(Records from a data source)
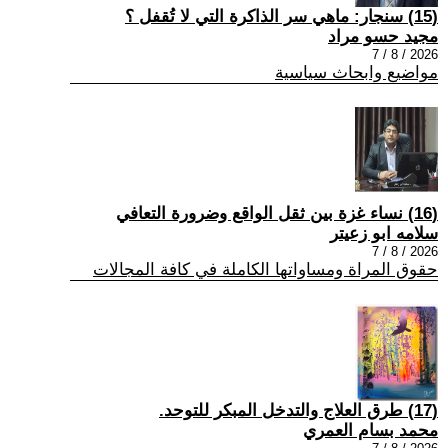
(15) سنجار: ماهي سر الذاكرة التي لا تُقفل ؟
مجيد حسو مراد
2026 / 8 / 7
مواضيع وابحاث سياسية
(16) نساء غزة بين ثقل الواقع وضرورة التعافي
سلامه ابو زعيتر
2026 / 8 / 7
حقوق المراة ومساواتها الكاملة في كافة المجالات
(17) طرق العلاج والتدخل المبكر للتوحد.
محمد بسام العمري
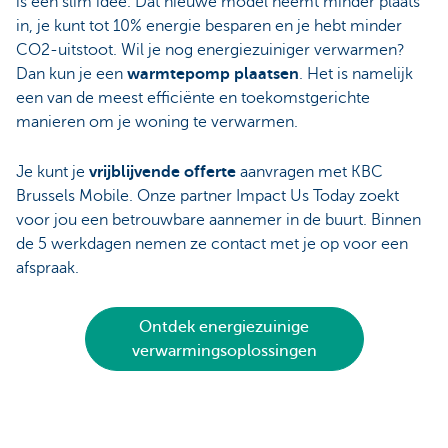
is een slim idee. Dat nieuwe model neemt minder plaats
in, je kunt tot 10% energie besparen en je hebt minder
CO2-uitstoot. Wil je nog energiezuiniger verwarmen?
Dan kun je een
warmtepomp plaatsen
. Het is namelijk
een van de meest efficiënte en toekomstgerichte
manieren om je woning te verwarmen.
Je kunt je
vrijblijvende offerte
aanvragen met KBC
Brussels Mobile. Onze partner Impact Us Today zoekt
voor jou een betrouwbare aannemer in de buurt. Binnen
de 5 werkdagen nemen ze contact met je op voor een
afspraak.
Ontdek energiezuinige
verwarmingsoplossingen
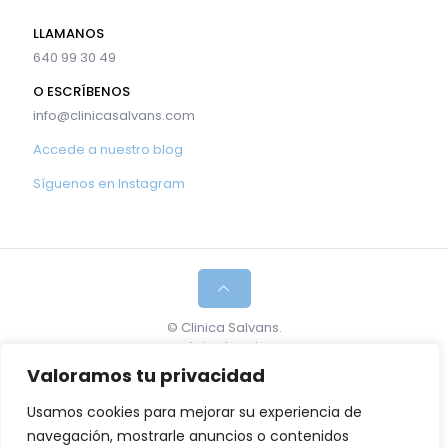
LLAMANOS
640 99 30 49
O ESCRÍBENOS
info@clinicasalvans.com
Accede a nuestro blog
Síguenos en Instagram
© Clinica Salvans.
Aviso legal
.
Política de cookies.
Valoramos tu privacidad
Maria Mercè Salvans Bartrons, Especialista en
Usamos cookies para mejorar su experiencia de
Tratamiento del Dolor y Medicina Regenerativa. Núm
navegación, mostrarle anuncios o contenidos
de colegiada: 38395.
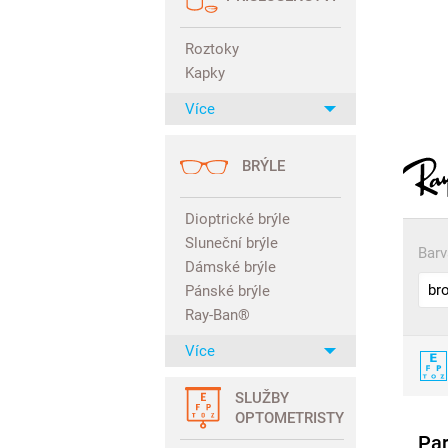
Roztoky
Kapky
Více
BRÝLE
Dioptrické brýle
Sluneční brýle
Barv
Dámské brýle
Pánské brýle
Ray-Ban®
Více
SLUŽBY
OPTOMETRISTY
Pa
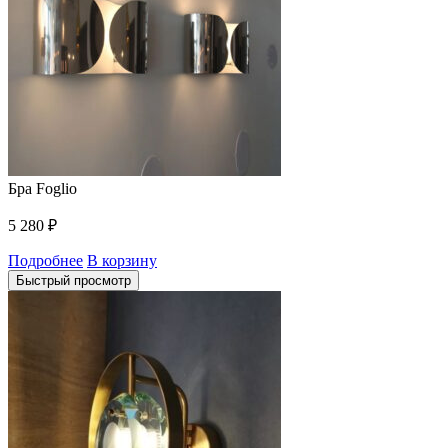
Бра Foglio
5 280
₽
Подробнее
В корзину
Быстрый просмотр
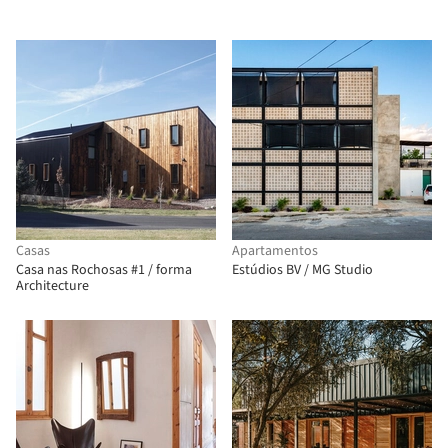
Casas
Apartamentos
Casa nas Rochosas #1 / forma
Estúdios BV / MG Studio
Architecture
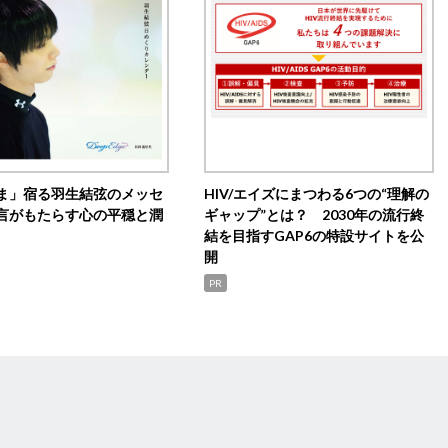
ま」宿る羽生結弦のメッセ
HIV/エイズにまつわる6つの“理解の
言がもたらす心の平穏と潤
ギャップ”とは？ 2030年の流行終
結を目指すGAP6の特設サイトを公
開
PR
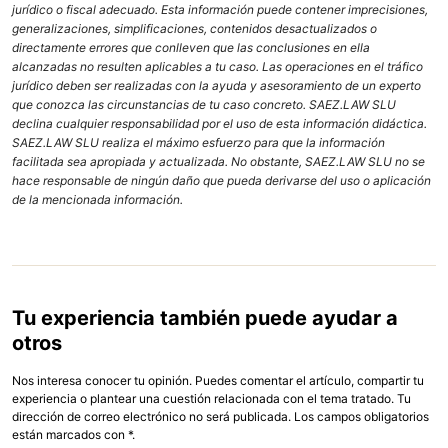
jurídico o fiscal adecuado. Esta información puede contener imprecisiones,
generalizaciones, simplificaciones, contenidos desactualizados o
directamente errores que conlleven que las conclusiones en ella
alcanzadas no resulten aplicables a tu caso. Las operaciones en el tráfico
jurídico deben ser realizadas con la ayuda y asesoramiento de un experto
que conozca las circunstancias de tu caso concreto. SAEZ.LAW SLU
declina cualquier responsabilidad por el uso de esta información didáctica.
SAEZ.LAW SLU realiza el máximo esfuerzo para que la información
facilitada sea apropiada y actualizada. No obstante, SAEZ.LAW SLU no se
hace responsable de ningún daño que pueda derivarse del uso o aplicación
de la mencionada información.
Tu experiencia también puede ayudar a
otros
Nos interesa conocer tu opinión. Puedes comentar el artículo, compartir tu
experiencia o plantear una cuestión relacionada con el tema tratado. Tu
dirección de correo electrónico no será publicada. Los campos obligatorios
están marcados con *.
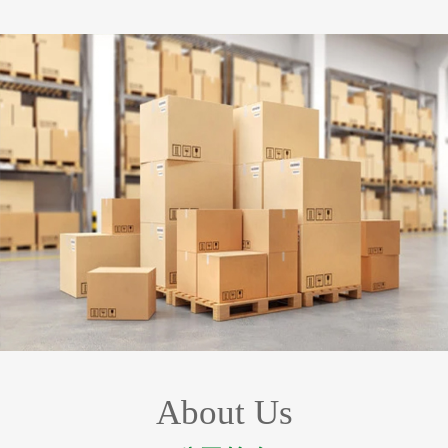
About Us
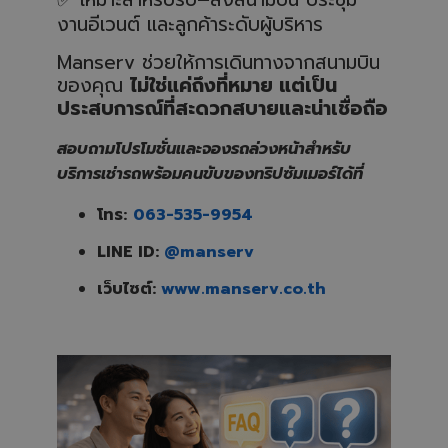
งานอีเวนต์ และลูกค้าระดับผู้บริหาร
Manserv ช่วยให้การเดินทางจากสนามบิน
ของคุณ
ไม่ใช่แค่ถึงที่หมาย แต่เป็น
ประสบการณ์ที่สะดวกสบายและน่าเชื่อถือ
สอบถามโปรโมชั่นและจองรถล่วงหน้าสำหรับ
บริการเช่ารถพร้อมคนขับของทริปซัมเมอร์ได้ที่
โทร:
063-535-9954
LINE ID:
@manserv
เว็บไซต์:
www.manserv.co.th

Problem to solve
Reproduce the text of every record above word for word, leaving out the pictures.

Exercise output
(15) سنجار: ماهي سر الذاكرة التي لا تُقفل ؟
مجيد حسو مراد
2026 / 8 / 7
مواضيع وابحاث سياسية
(16) نساء غزة بين ثقل الواقع وضرورة التعافي
سلامه ابو زعيتر
2026 / 8 / 7
حقوق المراة ومساواتها الكاملة في كافة المجالات
(17) طرق العلاج والتدخل المبكر للتوحد.
محمد بسام العمري
is een slim idee. Dat nieuwe model neemt minder plaats
in, je kunt tot 10% energie besparen en je hebt minder
CO2-uitstoot. Wil je nog energiezuiniger verwarmen?
Dan kun je een
warmtepomp plaatsen
. Het is namelijk
een van de meest efficiënte en toekomstgerichte
manieren om je woning te verwarmen.
Je kunt je
vrijblijvende offerte
aanvragen met KBC
Brussels Mobile. Onze partner Impact Us Today zoekt
voor jou een betrouwbare aannemer in de buurt. Binnen
de 5 werkdagen nemen ze contact met je op voor een
afspraak.
Ontdek energiezuinige
verwarmingsoplossingen
LLAMANOS
640 99 30 49
O ESCRÍBENOS
info@clinicasalvans.com
Accede a nuestro blog
Síguenos en Instagram
© Clinica Salvans.
Aviso legal
.
Política de cookies.
Valoramos tu privacidad
Maria Mercè Salvans Bartrons, Especialista en
Usamos cookies para mejorar su experiencia de
Tratamiento del Dolor y Medicina Regenerativa. Núm
navegación, mostrarle anuncios o contenidos
de colegiada: 38395.
Roztoky
Kapky
Více
BRÝLE
Dioptrické brýle
Sluneční brýle
Barv
Dámské brýle
Pánské brýle
Ray-Ban®
Více
SLUŽBY
OPTOMETRISTY
Pa
Бра Foglio
5 280
₽
Подробнее
В корзину
Быстрый просмотр
Casas
Apartamentos
Casa nas Rochosas #1 / forma
Estúdios BV / MG Studio
Architecture
ま」宿る羽生結弦のメッセ
HIV/エイズにまつわる6つの“理解の
言がもたらす心の平穏と潤
ギャップ”とは？ 2030年の流行終
結を目指すGAP6の特設サイトを公
開
PR
jurídico o fiscal adecuado. Esta información puede contener imprecisiones,
generalizaciones, simplificaciones, contenidos desactualizados o
directamente errores que conlleven que las conclusiones en ella
alcanzadas no resulten aplicables a tu caso. Las operaciones en el tráfico
jurídico deben ser realizadas con la ayuda y asesoramiento de un experto
que conozca las circunstancias de tu caso concreto. SAEZ.LAW SLU
declina cualquier responsabilidad por el uso de esta información didáctica.
SAEZ.LAW SLU realiza el máximo esfuerzo para que la información
facilitada sea apropiada y actualizada. No obstante, SAEZ.LAW SLU no se
hace responsable de ningún daño que pueda derivarse del uso o aplicación
de la mencionada información.
Tu experiencia también puede ayudar a
otros
Nos interesa conocer tu opinión. Puedes comentar el artículo, compartir tu
experiencia o plantear una cuestión relacionada con el tema tratado. Tu
dirección de correo electrónico no será publicada. Los campos obligatorios
están marcados con *.
About Us
งานอีเวนต์ และลูกค้าระดับผู้บริหาร
Manserv ช่วยให้การเดินทางจากสนามบิน
ของคุณ
ไม่ใช่แค่ถึงที่หมาย แต่เป็น
ประสบการณ์ที่สะดวกสบายและน่าเชื่อถือ
สอบถามโปรโมชั่นและจองรถล่วงหน้าสำหรับ
บริการเช่ารถพร้อมคนขับของทริปซัมเมอร์ได้ที่
โทร:
063-535-9954
LINE ID:
@manserv
เว็บไซต์:
www.manserv.co.th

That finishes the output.